I just learned that I can get 10 Hz with different constellation configurations, although I am now very proficient with this activity, I will try to play with them.
Is there a relation related to my rover shutting down, regarding my app displaying half battery charge, even though it’s full because I know I charged them all night?
Nowadays, my rover which was my base shows half battery, while my base which was my rover is almost full. I remember it was the same before swapping them over. Would this be a safety issue with the system and shutting my rover due to battery protection, or it’s the heat?
Thank you Tim for your suggestions as well. I can´t seem to have enough great advice from all of you, thank you for being here and creating this community.
See what Emlid says and if they can help. Maybe email them the serial numbers etc to support@emlid.com to get a head start.
IT MAY VERY WELL BE JUST THERMAL PROTECTION.
Batteries don’t last forever… just another reason I hope future model has hot-swappable battery(s).
I do not suggest doing this below until EVERY option is exhausted and absolute last resort with no other choice if you must. Good to know in case you need to though. Careful, must use PROPER 3.2 VOLTAGE, nothing higher or you fry it:
Please send us a Full System report from both the base and the rover and photos of your setup. If you can generate a report right after the shutdown and share the timestamp, it will also help us. We will look into it.
I just wanted to note that if you experience the same issue, feel free to write to us at support@emlid.com. We will look into it. We don’t recommend taking apart the Reach device, as it voids the IP67 and makes It more susceptible to dust and water damage. Also, changing internal parts of the unit can be tricky as it requires additional knowledge and may influence its accuracy.
I am writing to share an observation that I believe could improve your product’s performance, especially for users in hotter climates like mine in Africa. Many owners, including myself, have experienced overheating issues with the device.
While I appreciate the support team’s suggestion to use the device under shade due to high temperatures, I believe a more sustainable solution could be implemented. It would be beneficial for you to consider manufacturing and offering a heat sink as an accessory on your website. This would provide an effective way for users in high-temperature areas to enhance their device’s performance without compromising its operation.
Offering such upgrades is a common practice among many well-known companies, and it would certainly add value for those of us facing these challenges.
agree… but in those conditions it is going to be hotter than hell anyways, especially for a closed weather proof device with only a very small vent hole.

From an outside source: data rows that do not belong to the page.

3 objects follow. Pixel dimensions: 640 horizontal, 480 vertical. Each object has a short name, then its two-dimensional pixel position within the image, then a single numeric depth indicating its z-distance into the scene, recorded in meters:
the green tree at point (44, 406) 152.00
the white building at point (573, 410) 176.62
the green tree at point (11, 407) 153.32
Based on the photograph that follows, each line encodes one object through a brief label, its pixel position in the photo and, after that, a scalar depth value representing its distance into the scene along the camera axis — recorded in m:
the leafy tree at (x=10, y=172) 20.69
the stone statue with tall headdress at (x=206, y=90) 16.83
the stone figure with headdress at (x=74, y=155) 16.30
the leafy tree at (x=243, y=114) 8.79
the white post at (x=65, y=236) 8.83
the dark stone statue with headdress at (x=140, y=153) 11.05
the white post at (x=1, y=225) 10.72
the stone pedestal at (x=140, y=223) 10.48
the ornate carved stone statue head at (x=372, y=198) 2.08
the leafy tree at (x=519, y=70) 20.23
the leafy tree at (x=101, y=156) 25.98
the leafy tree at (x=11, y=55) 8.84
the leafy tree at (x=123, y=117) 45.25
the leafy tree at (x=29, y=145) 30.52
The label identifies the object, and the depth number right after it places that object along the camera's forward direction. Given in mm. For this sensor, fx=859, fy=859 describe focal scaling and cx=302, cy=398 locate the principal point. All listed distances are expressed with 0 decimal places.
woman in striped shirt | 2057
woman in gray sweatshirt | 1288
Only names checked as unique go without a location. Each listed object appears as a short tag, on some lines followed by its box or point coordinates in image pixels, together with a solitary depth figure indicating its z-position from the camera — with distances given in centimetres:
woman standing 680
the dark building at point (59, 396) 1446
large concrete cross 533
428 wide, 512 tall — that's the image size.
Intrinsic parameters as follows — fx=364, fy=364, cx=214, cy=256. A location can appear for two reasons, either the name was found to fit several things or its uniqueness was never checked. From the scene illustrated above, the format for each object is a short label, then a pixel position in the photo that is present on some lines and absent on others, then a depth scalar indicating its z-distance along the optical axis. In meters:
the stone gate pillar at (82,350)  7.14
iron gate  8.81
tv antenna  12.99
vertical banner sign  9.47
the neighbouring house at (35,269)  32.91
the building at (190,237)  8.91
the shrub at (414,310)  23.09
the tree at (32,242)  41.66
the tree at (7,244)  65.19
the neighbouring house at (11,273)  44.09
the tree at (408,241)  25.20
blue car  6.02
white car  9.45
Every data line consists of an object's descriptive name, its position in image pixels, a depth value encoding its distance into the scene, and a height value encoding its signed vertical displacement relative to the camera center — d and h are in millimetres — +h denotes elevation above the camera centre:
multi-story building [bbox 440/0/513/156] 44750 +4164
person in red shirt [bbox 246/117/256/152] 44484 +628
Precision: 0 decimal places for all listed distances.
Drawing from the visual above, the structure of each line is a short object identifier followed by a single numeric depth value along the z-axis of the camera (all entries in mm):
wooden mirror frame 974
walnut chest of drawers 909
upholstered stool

The heat sink along with thermal compound i would assume help more so than not. Especially since Emlid no longer sells the RS/RS+ units. GOtta do what ya gotta do sometimes. It isn’t 70 deg F San Diego weather everywhere.
The newer RS2/+/3 has built in thermal heat sink through the metal 5/8" thread mount.
Obviously an internal fan would drain battery power and also make it impossible to maintain IP67 specs etc.
Unfortunately if there’s no vent or internal fan a heatsink isn’t going to do anything after the first 15 minutes. It will just heat up like everything else and more than likely produce additional heat on other internal components. If only there were some kind of hat for a receiver…
Actually I have thought about white or reflective tape on the outside or a secondary shell offset from the main housing that would mitigate direct sunlight. It would help but I think it’s just the older tech that doesn’t stand a chance with how hot it gets now.